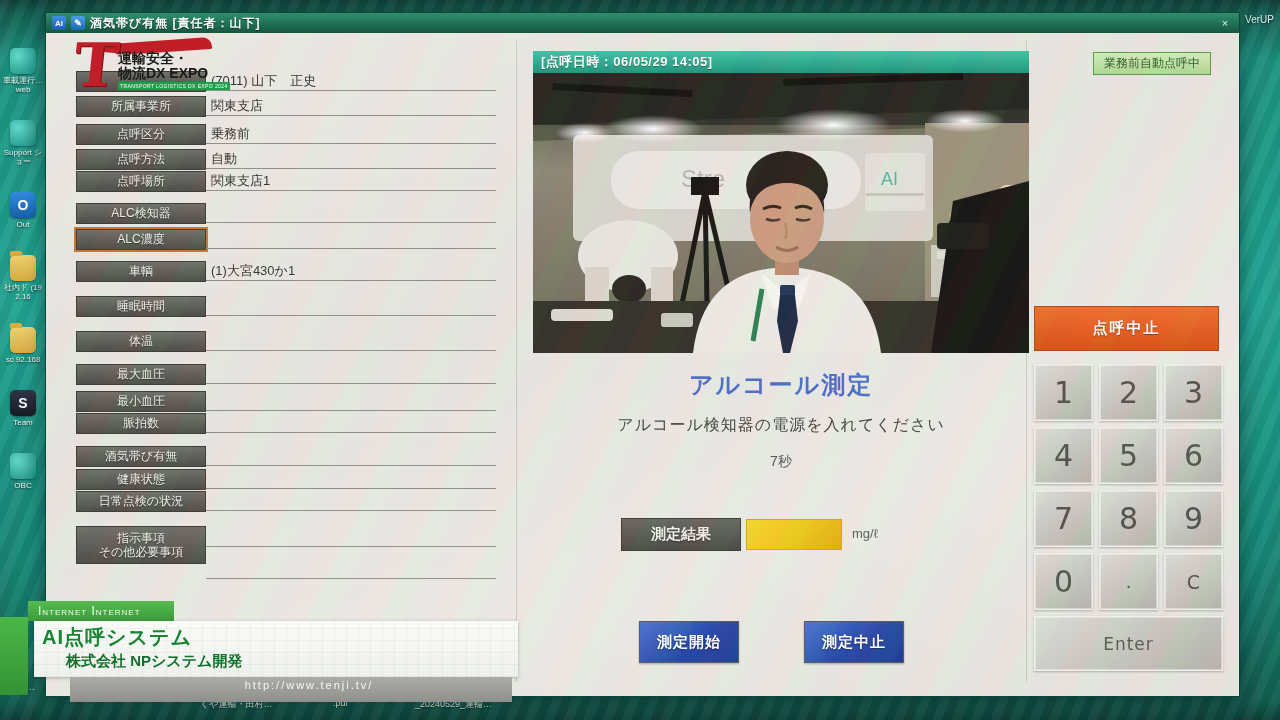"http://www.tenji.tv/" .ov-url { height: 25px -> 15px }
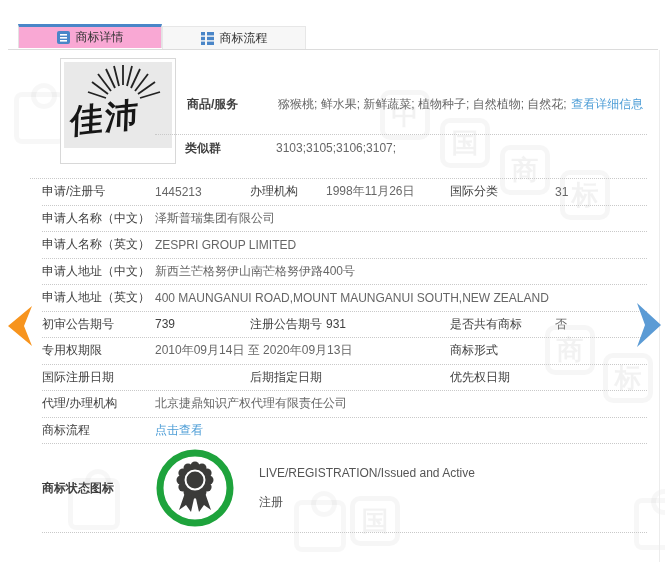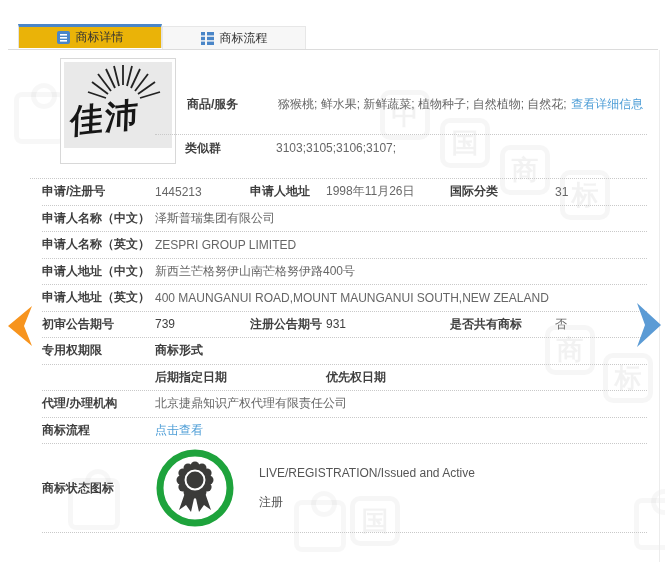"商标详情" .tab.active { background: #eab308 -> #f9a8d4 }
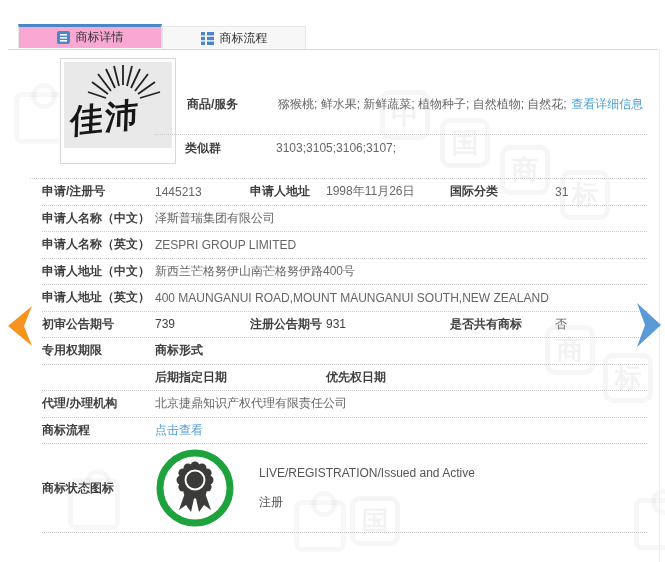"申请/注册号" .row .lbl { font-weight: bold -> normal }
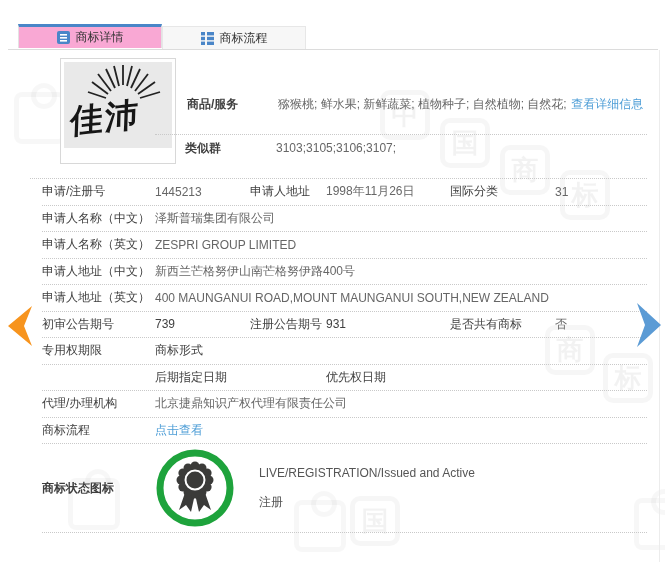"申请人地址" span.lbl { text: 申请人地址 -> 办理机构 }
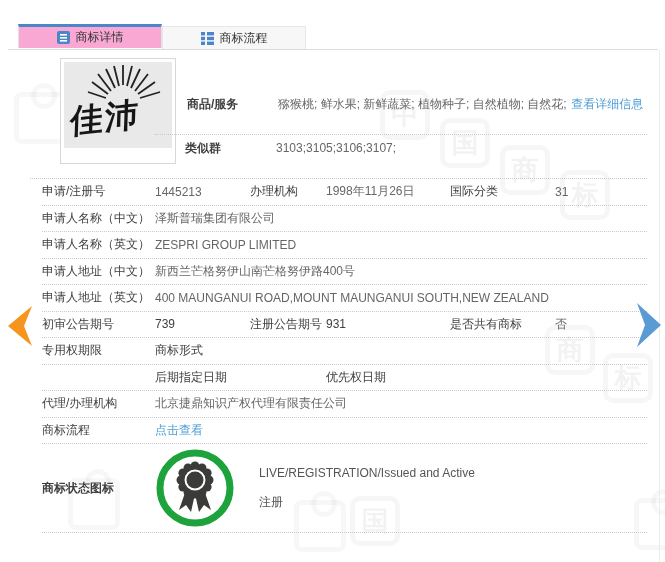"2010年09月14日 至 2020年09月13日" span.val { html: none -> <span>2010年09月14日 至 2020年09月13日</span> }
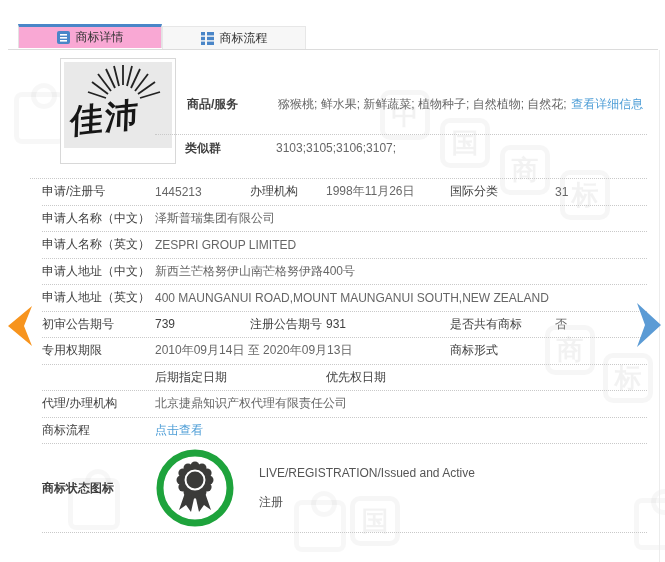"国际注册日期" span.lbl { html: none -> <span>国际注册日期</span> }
===
Exercise instructions:
Write the entries out again exactly as they appear, with the pictures omitted.

Answer to this problem:
"http://www.tenji.tv/" .ov-url { height: 25px -> 15px }
"商标详情" .tab.active { background: #eab308 -> #f9a8d4 }
"申请/注册号" .row .lbl { font-weight: bold -> normal }
"申请人地址" span.lbl { text: 申请人地址 -> 办理机构 }
"2010年09月14日 至 2020年09月13日" span.val { html: none -> <span>2010年09月14日 至 2020年09月13日</span> }
"国际注册日期" span.lbl { html: none -> <span>国际注册日期</span> }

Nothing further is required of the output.